Osmanlı Hükümeti, çaresiz ve sefalet içerisinde kalan Giritli Türkler’e yardım için, okul çağındaki çocukları parasız yatılı okullara gönderme kararı alır. Babasız kalan A.Cemalettin’i yokluk ve Yunanlıların zulmünden kurtarmak isteyen annesi, o zamanlar “Hidiv Valiliği” adı ile tanınan Mısır’a giden çocuklarla birlikte oğlunu da gönderir. O sıralar A.Cemalettin 7 yaşlarındadır. Ama küçücük yüreğinde, babasını öldüren, onun ailesinden, yurdundan ayrılmasına neden olan Yunanlılar’a karşı büyük bir kin beslemektedir.

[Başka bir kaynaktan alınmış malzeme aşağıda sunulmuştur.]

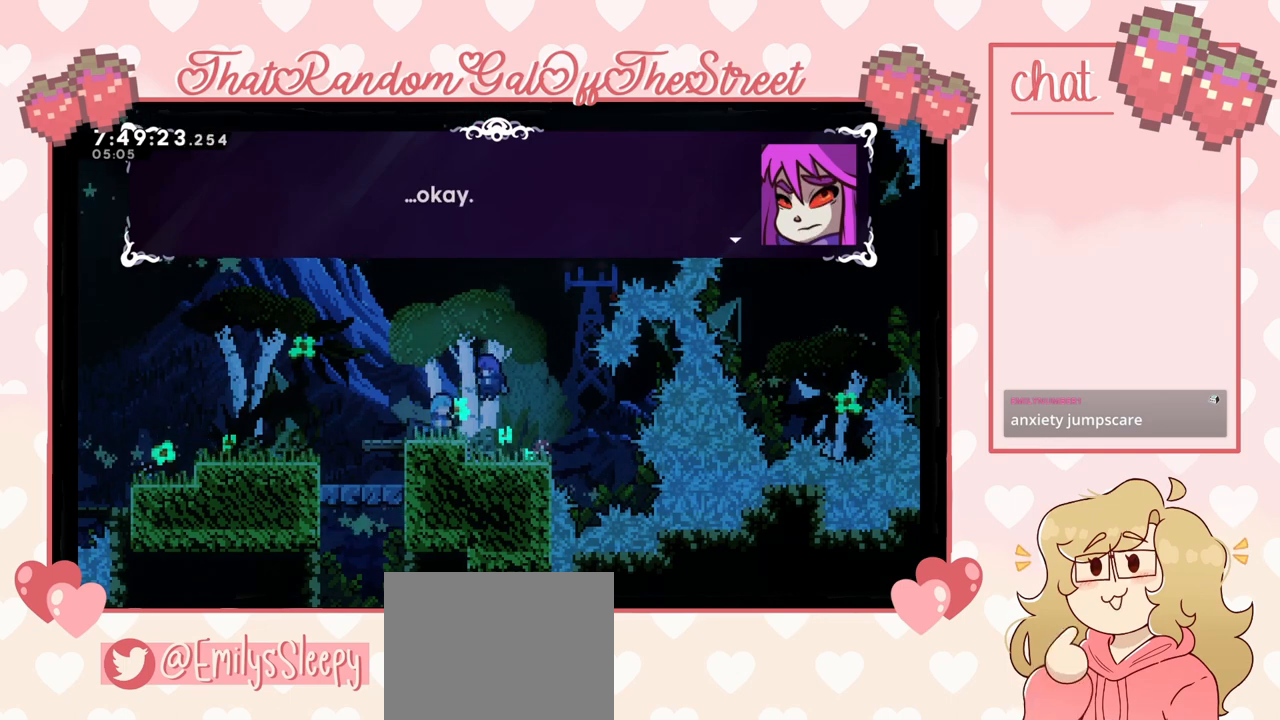
{"buttons": [], "left_stick": "center", "right_stick": "center", "events": []}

O kin, ölene kadar içinden çıkmamıştır.

Müzik ile tanışması

Mısır’daki eğitimi sırasında; hafızlık gibi zorunlu derslerin akabinde müziğe karşı olan büyük yeteneği açığa çıkan A.Cemalettin, Hidiv’in bando okulunda eğitim görür ve mezun olduğunda Hidiv Abbas Hilmi Paşa’nın saray bandosuna maaşlı olarak katılır. Tüm enstrümanları gayet iyi çalsa da; üflemeli sazlar, özellikle de trompet / kornet çalmakta ustadır.

Hidiv’in sarayında, hiçbir masraf yapmadan, konforlu bir hayat sürer ve aldığı maaş, olduğu gibi cebinde kalır. Bando mensupları olarak tüm işleri, her gün belli bir süre prova yapmak ve önemli günlerde konser vermektir. Yani ekmek elden, su gölden bir hayat sürer.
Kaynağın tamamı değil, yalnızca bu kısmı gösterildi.